**Text shown**
# Cat poo in garden.



## rob267

Hi. Just wondering if anyone knew of ways to stop cats messing in my garden. 
The little gits like to do their business on the grass as i haven't got any flower borders. 

I have go a little girl who loves going in the garden so it is bloody annoying having to keep picking up everyday.

I have tried the GET OFF GEL which wasnt great.
Now i use doff doff cat and dog repellent powder which works for about 2 days at a time but when it rains it aint much use. 

Thinking of get a sonic scarer but not sure if it will work. 
Any ideas would be appreciated. Cheers



Sent from my SM-G920F using Tapatalk


----------



## kp 115

Catwatch works a treat 
If your after a sonic deterrent.


----------



## Caledoniandream

Old fashioned moth balls, work for month, but they are a Heath hazard for children. 
There are some very effective solution with waters prayers working on radar.


----------



## josje

This one keeps the cat from my car 
http://www.aliexpress.com/item/Ultr...2321211690.html?spm=2114.13010608.0.97.cILYL6

plenty of similar on ebay


----------



## PugIain

We're looking for a way to stop this, other than killing the little git.
It's getting tiresome having to liberate piles of **** from twixt the Mesembryanthemums and Nicotianas.


----------



## TYPH3OUS

A sonic scarer worked on my gravel drive. Now they just use my garden wood chips. 
Citronella oil works but once it rains it washes it away.

They hate citrus smells apparently. 

I've chased so many away from the wood chips so often now that some of them all it takes is a rattle of the garden door handle. Although that only works when I'm in the house 


Sent from my iPhone using Tapatalk


----------



## st1965

Buy a weimaraner !


----------



## Clancy

Buy a dog, let them get their scent around and the cats don't come near. Added bonus you also then have a dog


----------



## PugIain

Actually, we want a dog. A Springer spaniel.
Just to make my Mrs feel like she isn't the only mental thing in the house.


----------



## Clancy

PugIain said:


> Actually, we want a dog. A Springer spaniel.
> Just to make my Mrs feel like she isn't the only mental thing in the house.


:lol:


----------



## richtung

We are also suffering from cat poo in out garden.

The other morning, i saw a local cat making its way down our drive en route to the back garden. I opened the window and tried to shoo it off... it gave me a "Da fu*k you looking at?!?!?" face and carried on round the back.

The lack of respect offended me....

Rich


----------



## knightstemplar

Don't hurt the cat! It's just doing what's natural, and I know it's a bloody nuisance but I got a water pistol and squirted the one doing it in my garden and it has not came back and it was doing it for months. I'm sure if I was on the toilet I wouldn't want shot with an air rifle


----------



## rob267

knightstemplar said:


> Don't hurt the cat! It's just doing what's natural, and I know it's a bloody nuisance but I got a water pistol and squirted the one doing it in my garden and it has not came back and it was doing it for months. I'm sure if I was on the toilet I wouldn't want shot with an air rifle


Tried the water pistol but the crafty bugger likes to s*** at night so i aint there to squirt it. Will be trying a sonic scarer i think.

**Your goal**
Please pick up the forum thread about keeping cats from fouling a garden and continue it from its last post.

**Source material**
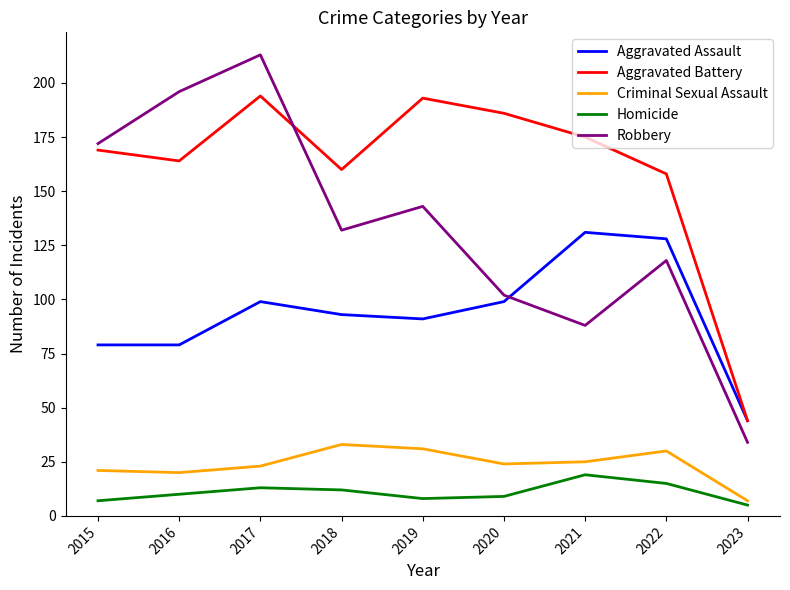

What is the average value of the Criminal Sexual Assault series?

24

**Answer space**
Sent from my SM-G920F using Tapatalk


----------



## Clancy

knightstemplar said:


> Don't hurt the cat! It's just doing what's natural


Nah not buying it, I think cats are just pure ass holes :lol: notice how it's in everyone else's gardens, don't see them ****ing in their own


----------



## TYPH3OUS

rob267 said:


> Tried the water pistol but the crafty bugger likes to s*** at night so i aint there to squirt it. Will be trying a sonic scarer i think.
> 
> Sent from my SM-G920F using Tapatalk


One thing to note.

We did put a sonic scarer in our garden as well, but it did scare off the birds also.

So if like us you put food out for birds or have regular visitors like us then it will probably scare them also. So we took ours out and I've resorted to just chasing the little s**** away whenever I catch them.

Investing in a water pistol also I think

Sent from my iPhone using Tapatalk


----------



## DrEskimo

My neighbours happen to be...'difficult'...so I take satisfaction in my cat picking his new lawn to do his business...

As above, please don't shoot them...I'm sure it was just a joke and no one here is that sadistic, but you never know on the internet!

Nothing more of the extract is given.